Successful Resolution

  • Few successful mediations involve one party obtaining everything they desire.
    Usually, there will have to be compromise on the part of both parties in order to obtain resolution.
  • If the parties have agreed on an acceptable resolution, the mediator should verbally confirm with each the terms of the agreement.
  • This verbal confirmation should be followed up by a confirmation letter to each party outlining the terms agreed upon as understood by the mediator.
  • The parties should be invited to contact the mediator if they do not agree with the contents of the letter, of if any further assistance is required.
  • If one or both of the parties would like assistance preparing a release of claim, the mediator may do so, but will indicate to each party that they are free to obtain independent legal advice and obtain approval for the wording of the release before it’s finally signed.

No Resolution

  • If no resolution is achieved, the mediator will send a letter to each party indicating the facts as relayed by each party, what is desired by each party, the points (if any) the parties have agreed upon and those issues remaining in dispute along with the positions of the parties on those issues.
  • If a consumer asks the mediator for suggestions as to what steps to take, the mediator will indicate, with no encouragement or dissuasion, that litigation is an option. No legal advice is provided, however. The protection provided by the Motor Vehicle Dealers Compensation Fund may also be explained to the customer if it applies to the particular situation.
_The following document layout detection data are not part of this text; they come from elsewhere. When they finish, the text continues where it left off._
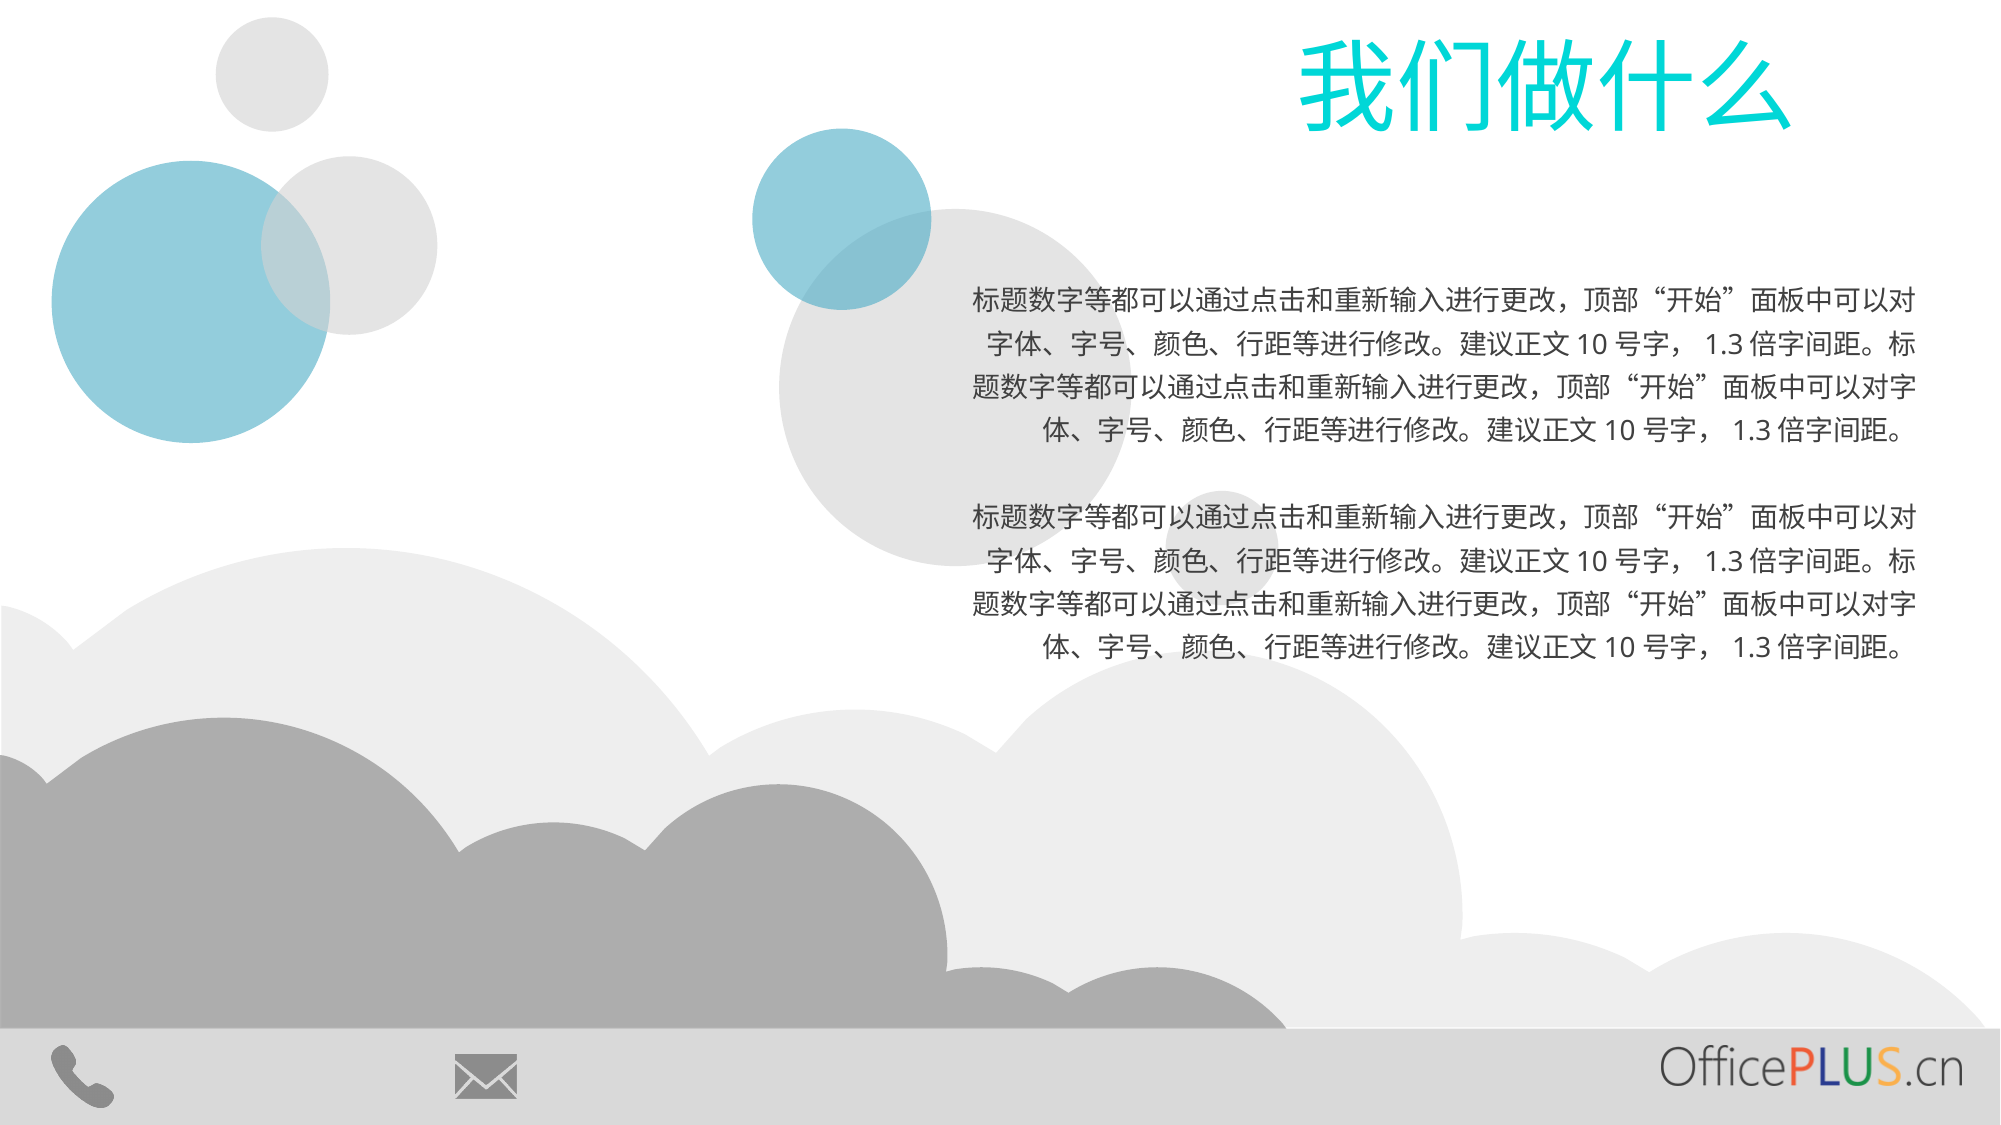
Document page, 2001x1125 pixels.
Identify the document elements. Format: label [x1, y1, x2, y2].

picture [1661, 1045, 1962, 1086]
picture [455, 1054, 517, 1099]
text_box [0, 17, 1986, 1029]
picture [51, 1045, 114, 1108]
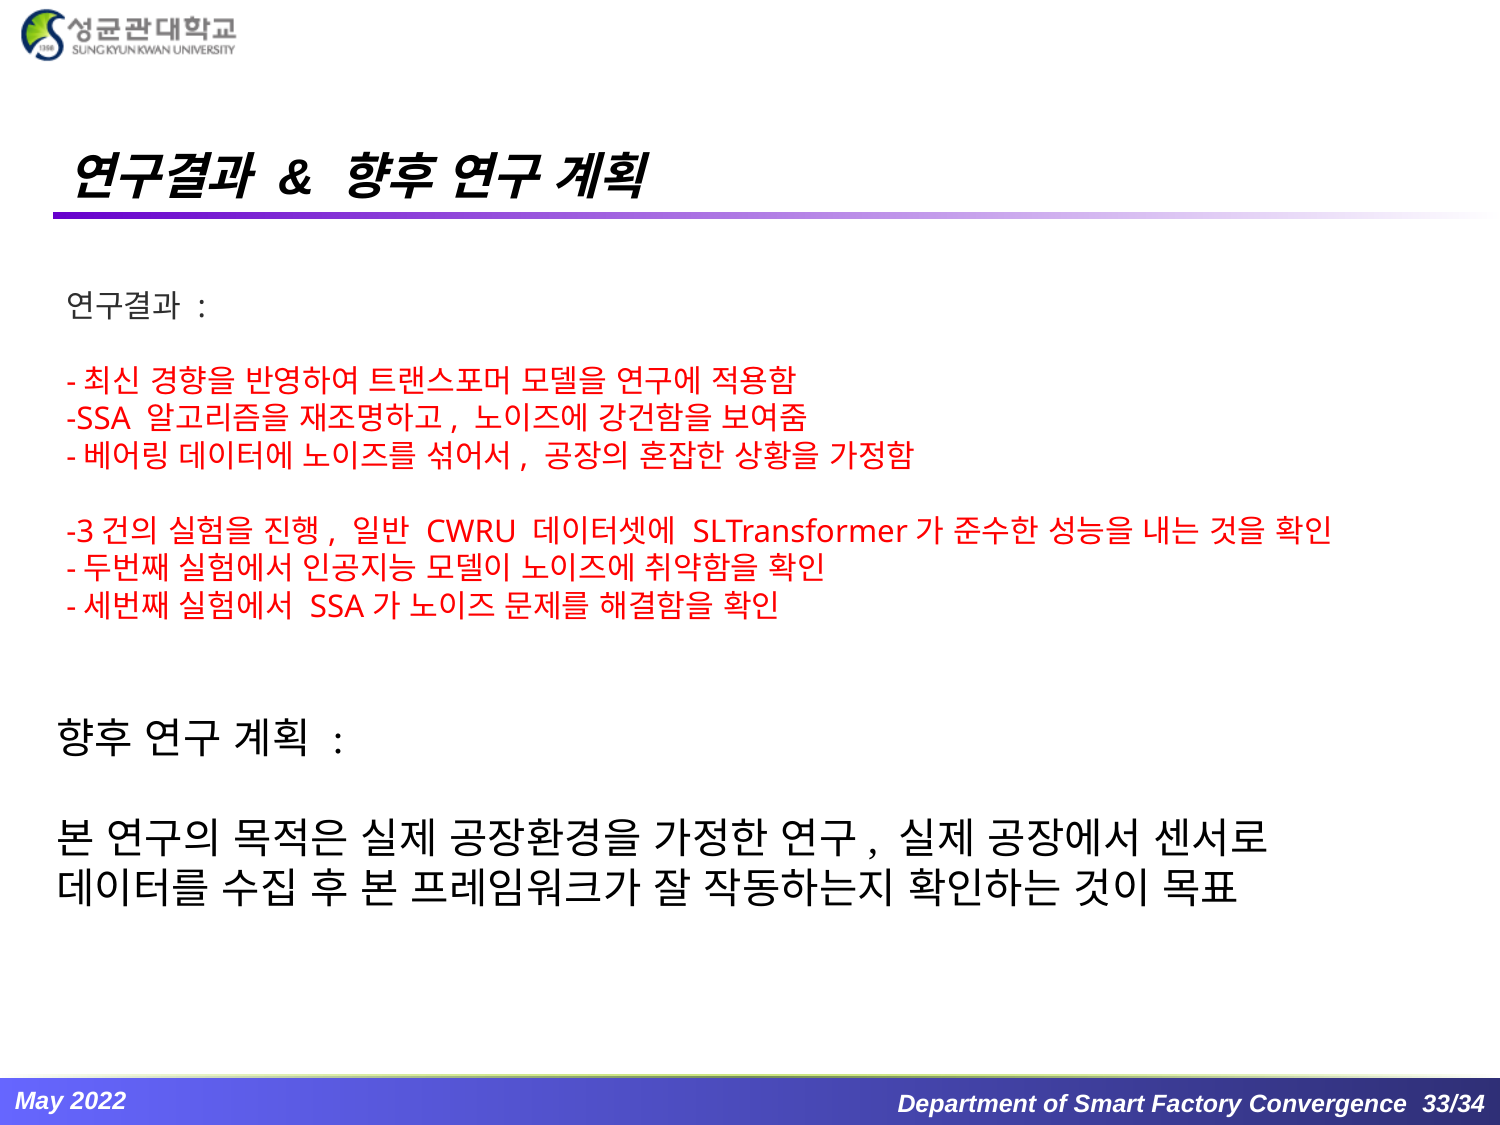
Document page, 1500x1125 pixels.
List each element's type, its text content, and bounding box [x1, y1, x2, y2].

text_box 연구결과 : -최신 경향을 반영하여 트랜스포머 모델을 연구에 적용함 -SSA 알고리즘을 재조명하고, 노이즈에 강건함을 보여줌 -베어링 데이터에 노이즈를 섞어서, 공장의 혼잡한 상황을 가정함 -3건의 실험을 진행, 일반 CWRU 데이터셋에 SLTransformer가 준수한 성능을 내는 것을 확인 -두번째 실험에서 인공지능 모델이 노이즈에 취약함을 확인 -세번째 실험에서 SSA가 노이즈 문제를 해결함을 확인 [51, 278, 1422, 631]
title 연구결과 & 향후 연구 계획 [53, 19, 1447, 212]
picture [0, 0, 254, 65]
text_box 향후 연구 계획 : 본 연구의 목적은 실제 공장환경을 가정한 연구, 실제 공장에서 센서로 데이터를 수집 후 본 프레임워크가 잘 작동하는지 확인하는 것이 목표 [41, 704, 1447, 919]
Even if a mediation is ultimately unsuccessful, a good mediation should leave the parties believing that all that could have been done, has been done. It is hoped that a reasonable consumer will understand why the dealer may not be unwilling to agree to the consumer’s wishes and that the dealer will appreciate where the consumer is coming from. Even if only limited ground is made up in the mediation, it may lay the seeds for a settlement down the road, even as far as at trial.